▶ [PROBLEM TO WORK ON]:
From the records below, transcribe exactly the lines that begin at the line with "Fowler Sakey Team" and end at the line with "at Coldwell Banker Realty - Fairfield", both included.

▶ [DATASET CONTENT]:
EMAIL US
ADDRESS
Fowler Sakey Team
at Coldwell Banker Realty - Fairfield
---
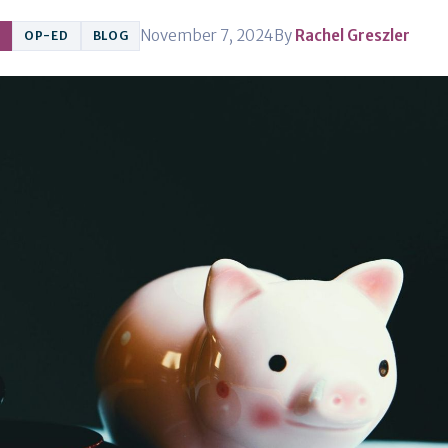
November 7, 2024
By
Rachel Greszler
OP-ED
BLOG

▶ [SOLUTION TO THE EXERCISE]:
Fowler Sakey Team
at Coldwell Banker Realty - Fairfield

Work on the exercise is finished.